## Problem details
Where the data below begins, start retyping exactly, and end on the line with "16.33 | <.0001 |", which is included; no picture goes in.
*** Opening Provided data ***
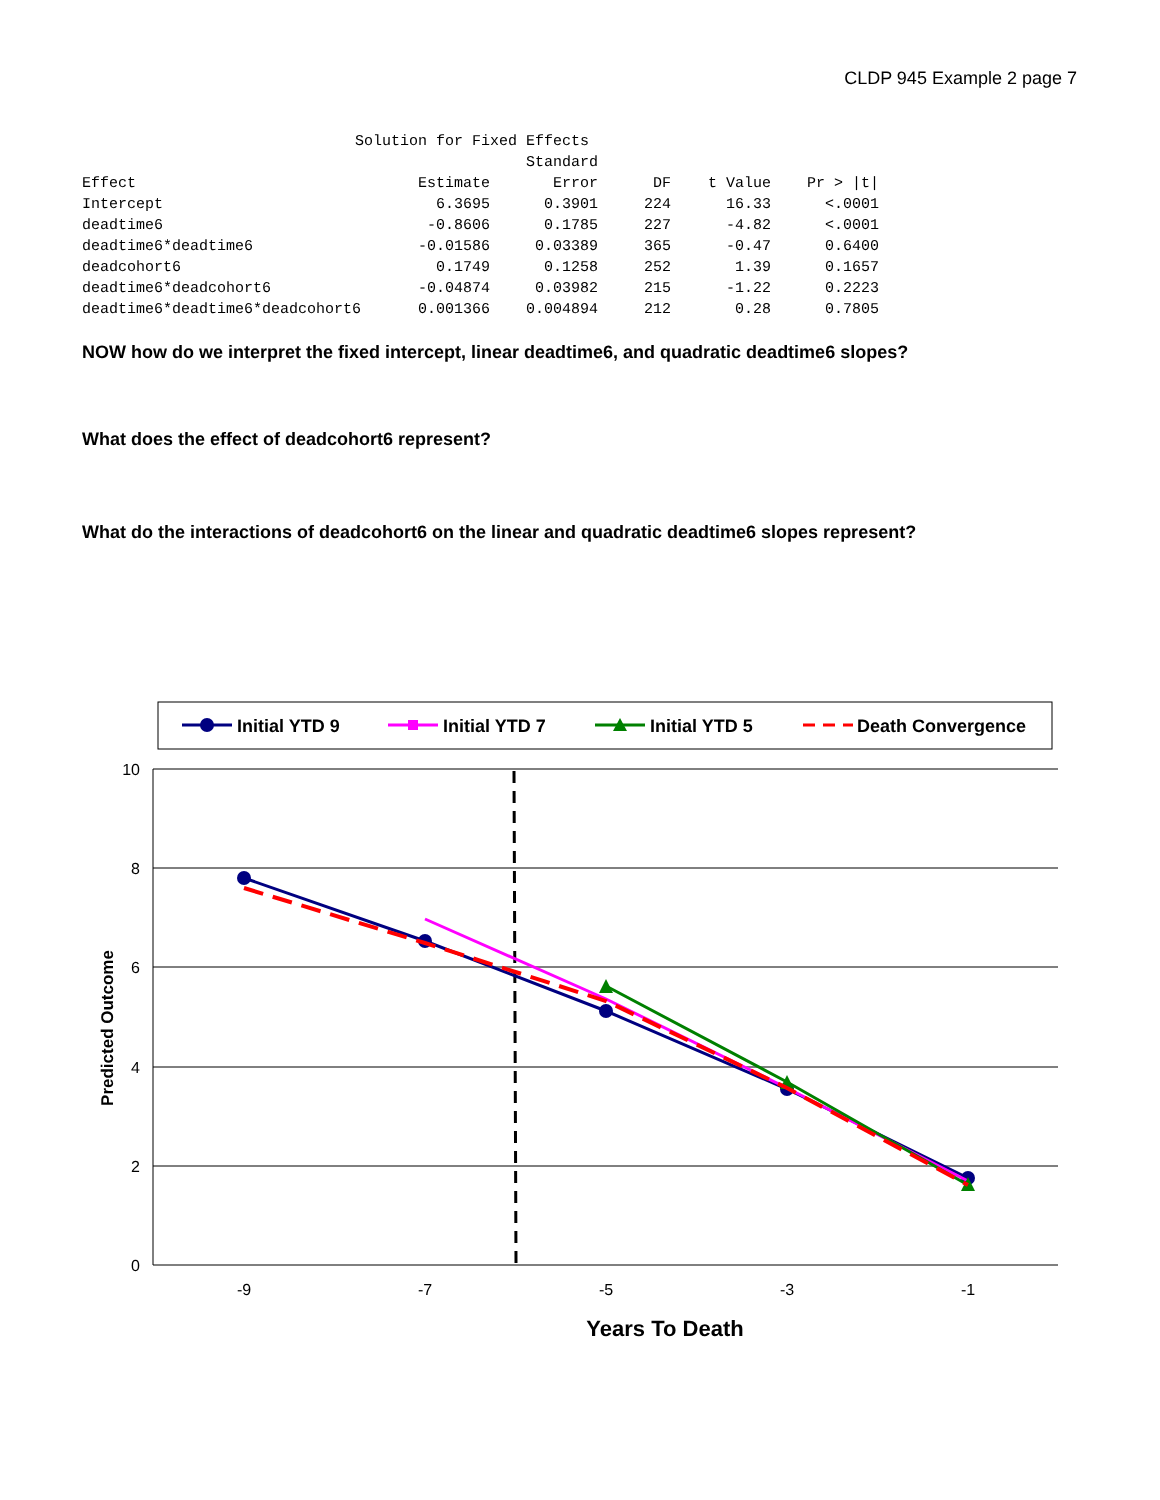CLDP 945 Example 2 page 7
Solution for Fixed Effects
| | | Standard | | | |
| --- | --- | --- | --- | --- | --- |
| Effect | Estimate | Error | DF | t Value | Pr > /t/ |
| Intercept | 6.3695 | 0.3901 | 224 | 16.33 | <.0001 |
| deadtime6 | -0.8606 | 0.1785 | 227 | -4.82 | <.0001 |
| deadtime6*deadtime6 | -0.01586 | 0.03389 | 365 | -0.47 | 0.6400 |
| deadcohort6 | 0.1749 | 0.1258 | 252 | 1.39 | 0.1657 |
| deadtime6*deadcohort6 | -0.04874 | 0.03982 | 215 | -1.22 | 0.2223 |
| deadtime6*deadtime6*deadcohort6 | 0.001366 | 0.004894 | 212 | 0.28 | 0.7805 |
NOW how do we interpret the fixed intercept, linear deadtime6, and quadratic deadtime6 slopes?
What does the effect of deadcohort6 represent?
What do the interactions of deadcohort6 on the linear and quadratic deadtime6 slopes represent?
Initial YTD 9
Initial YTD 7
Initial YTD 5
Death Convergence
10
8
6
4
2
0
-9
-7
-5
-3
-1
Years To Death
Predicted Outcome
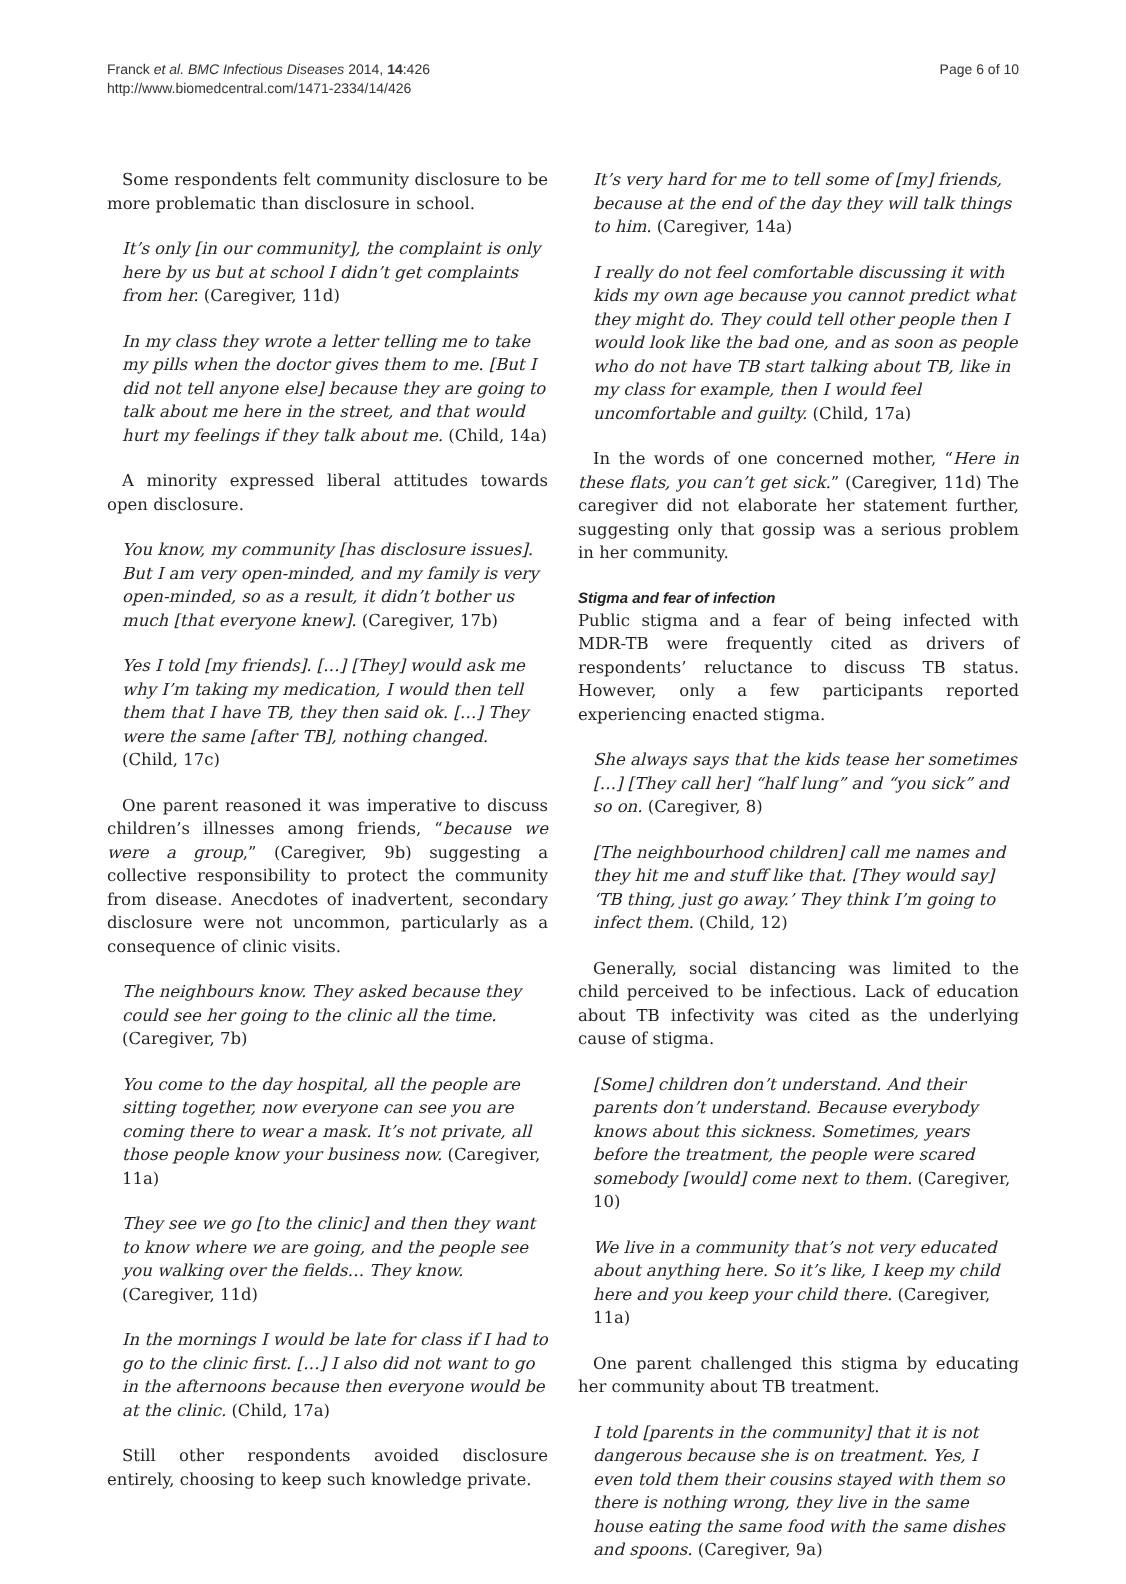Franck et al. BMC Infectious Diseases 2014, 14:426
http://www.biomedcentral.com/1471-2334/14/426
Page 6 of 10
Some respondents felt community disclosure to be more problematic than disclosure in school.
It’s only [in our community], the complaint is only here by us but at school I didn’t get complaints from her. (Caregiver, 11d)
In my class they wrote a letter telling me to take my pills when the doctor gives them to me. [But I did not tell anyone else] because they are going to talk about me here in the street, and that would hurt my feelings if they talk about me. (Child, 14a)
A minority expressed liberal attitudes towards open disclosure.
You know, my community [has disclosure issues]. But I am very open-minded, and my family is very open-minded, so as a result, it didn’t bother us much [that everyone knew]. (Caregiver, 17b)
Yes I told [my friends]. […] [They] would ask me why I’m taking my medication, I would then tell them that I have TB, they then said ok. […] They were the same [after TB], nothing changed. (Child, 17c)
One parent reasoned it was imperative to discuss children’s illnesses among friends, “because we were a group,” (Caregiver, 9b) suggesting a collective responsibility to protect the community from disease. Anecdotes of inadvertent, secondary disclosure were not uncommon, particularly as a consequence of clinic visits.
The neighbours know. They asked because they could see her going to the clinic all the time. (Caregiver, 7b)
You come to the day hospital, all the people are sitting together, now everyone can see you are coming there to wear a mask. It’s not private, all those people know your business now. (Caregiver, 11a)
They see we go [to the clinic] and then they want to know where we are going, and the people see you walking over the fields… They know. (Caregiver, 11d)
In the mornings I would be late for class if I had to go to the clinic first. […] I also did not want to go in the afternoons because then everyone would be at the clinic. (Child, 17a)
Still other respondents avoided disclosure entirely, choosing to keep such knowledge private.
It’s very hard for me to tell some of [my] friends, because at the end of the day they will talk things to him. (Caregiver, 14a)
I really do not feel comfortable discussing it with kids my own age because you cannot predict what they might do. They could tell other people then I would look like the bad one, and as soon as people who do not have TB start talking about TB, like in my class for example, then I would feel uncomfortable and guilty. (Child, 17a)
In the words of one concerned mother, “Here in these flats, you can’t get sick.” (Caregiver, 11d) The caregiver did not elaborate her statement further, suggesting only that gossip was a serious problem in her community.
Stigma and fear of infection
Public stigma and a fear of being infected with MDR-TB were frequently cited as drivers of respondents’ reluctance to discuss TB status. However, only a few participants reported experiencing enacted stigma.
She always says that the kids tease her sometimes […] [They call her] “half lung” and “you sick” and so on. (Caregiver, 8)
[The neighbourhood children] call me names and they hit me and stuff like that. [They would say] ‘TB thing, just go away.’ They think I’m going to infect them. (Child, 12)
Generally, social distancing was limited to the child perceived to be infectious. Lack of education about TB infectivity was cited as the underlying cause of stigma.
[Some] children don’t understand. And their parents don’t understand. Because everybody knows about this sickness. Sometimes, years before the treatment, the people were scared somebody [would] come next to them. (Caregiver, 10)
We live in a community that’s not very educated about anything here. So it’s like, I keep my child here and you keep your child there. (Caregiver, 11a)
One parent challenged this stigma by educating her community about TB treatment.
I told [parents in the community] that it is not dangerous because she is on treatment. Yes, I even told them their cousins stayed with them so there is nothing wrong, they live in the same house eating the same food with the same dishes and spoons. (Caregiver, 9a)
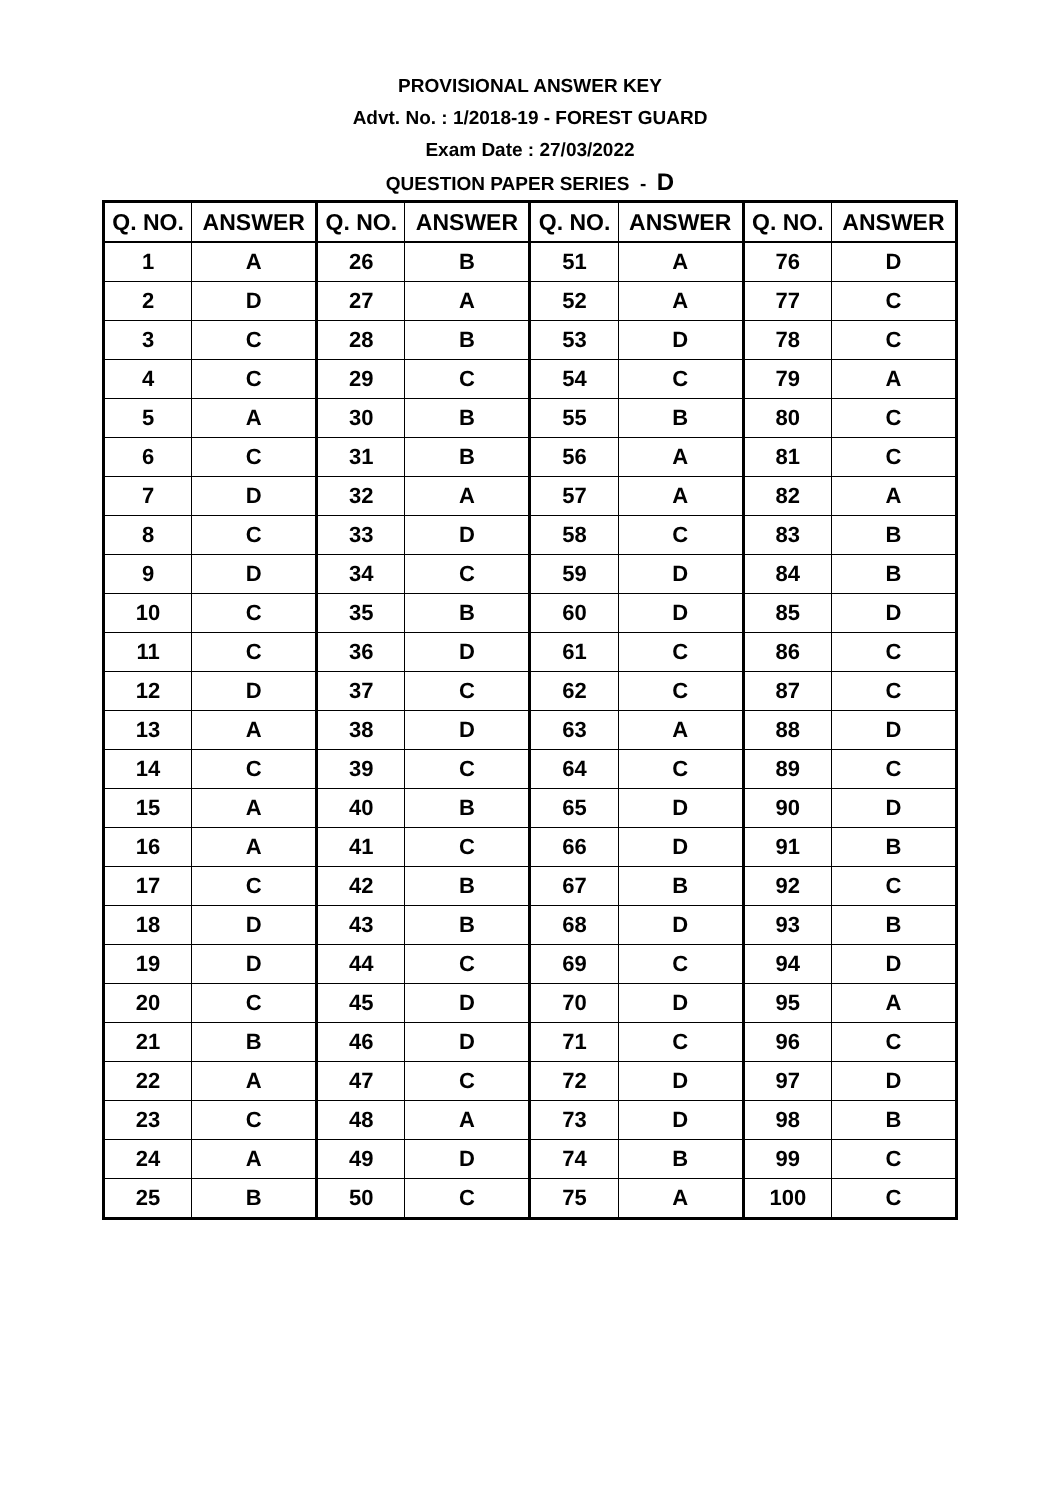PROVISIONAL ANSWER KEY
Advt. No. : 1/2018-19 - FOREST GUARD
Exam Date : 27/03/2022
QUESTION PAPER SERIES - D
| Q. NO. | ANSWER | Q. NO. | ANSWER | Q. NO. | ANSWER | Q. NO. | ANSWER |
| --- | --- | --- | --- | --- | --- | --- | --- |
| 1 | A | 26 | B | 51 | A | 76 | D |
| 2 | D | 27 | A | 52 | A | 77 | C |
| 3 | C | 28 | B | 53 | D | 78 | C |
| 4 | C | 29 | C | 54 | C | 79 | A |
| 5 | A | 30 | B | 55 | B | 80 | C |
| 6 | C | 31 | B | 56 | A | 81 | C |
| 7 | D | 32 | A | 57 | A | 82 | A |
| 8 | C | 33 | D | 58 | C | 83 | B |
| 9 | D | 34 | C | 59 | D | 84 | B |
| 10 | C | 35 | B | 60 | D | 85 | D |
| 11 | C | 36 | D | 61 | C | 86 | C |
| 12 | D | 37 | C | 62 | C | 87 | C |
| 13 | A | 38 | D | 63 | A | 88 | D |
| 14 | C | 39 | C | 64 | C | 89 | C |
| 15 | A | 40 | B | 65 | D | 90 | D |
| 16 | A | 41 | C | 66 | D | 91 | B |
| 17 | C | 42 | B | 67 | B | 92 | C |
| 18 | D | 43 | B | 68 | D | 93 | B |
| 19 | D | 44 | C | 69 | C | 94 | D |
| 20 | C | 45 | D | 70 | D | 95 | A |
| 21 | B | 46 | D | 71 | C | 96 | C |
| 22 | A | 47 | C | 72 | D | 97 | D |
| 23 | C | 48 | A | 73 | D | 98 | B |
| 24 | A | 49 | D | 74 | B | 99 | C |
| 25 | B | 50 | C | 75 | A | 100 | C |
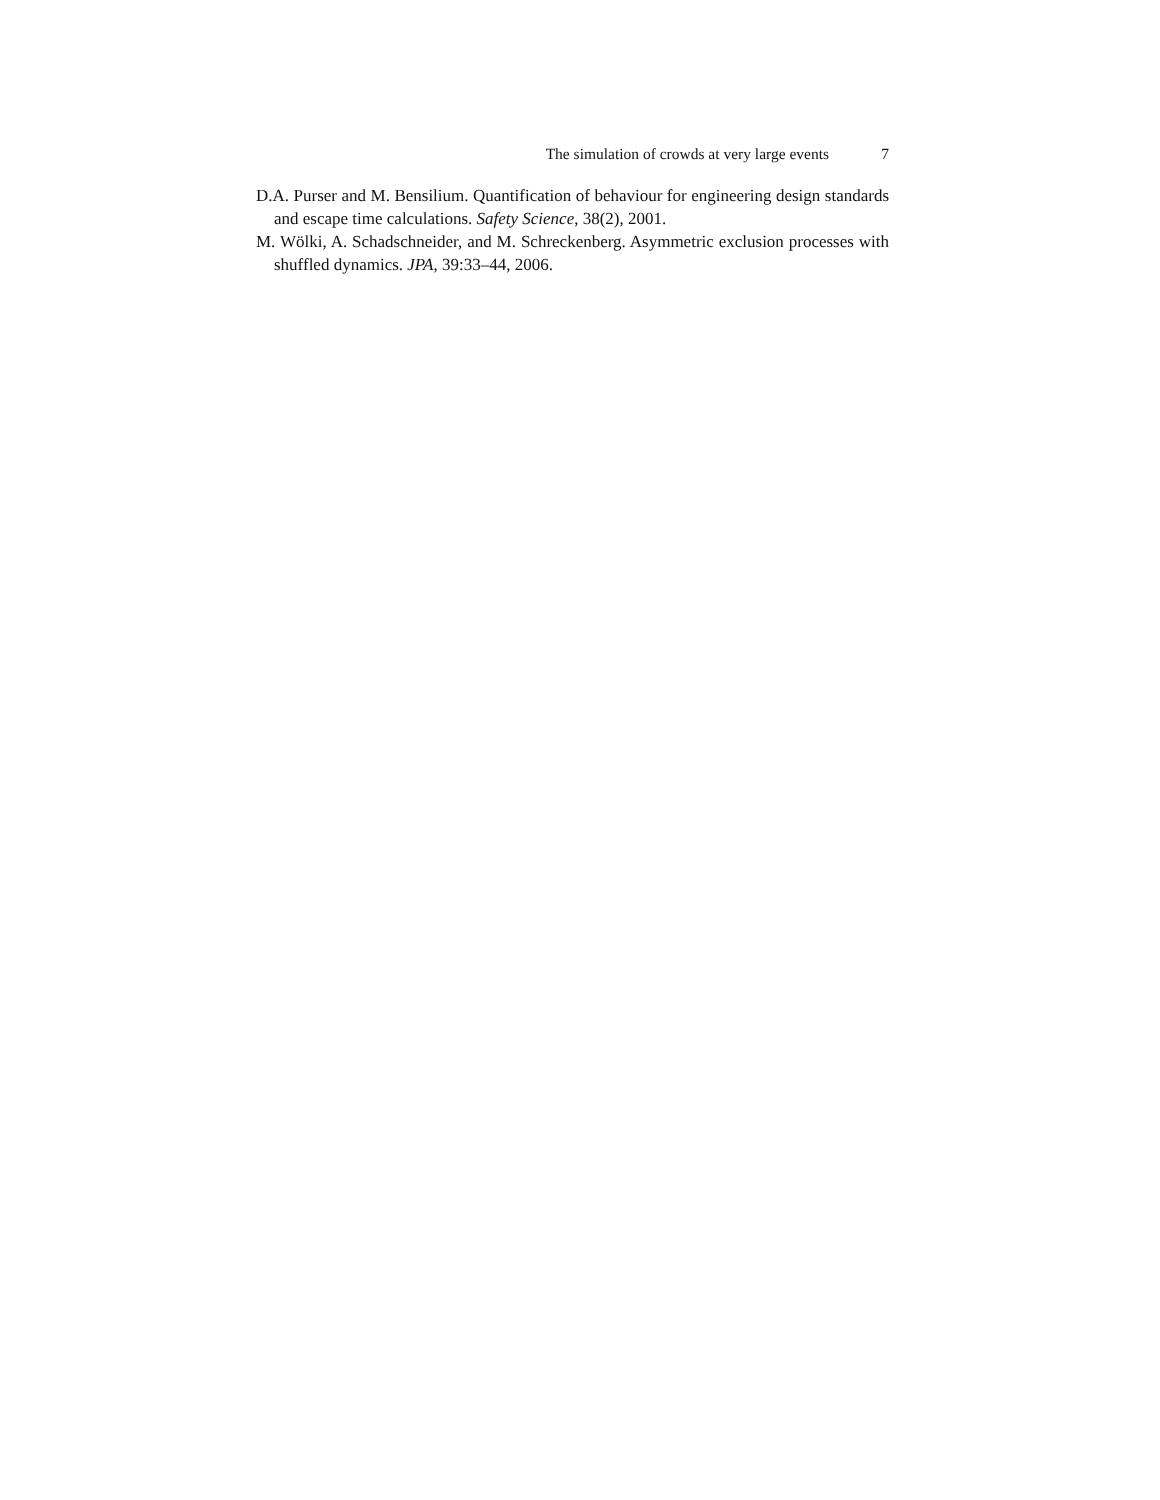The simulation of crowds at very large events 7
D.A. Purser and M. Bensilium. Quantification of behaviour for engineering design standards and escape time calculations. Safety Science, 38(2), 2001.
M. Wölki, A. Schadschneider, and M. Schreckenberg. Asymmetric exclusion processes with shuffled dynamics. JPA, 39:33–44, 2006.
*** Closing Provided data ***
## Answer area
CLDP 945 Example 2 page 7
Solution for Fixed Effects
| | | Standard | | | |
| --- | --- | --- | --- | --- | --- |
| Effect | Estimate | Error | DF | t Value | Pr > /t/ |
| Intercept | 6.3695 | 0.3901 | 224 | 16.33 | <.0001 |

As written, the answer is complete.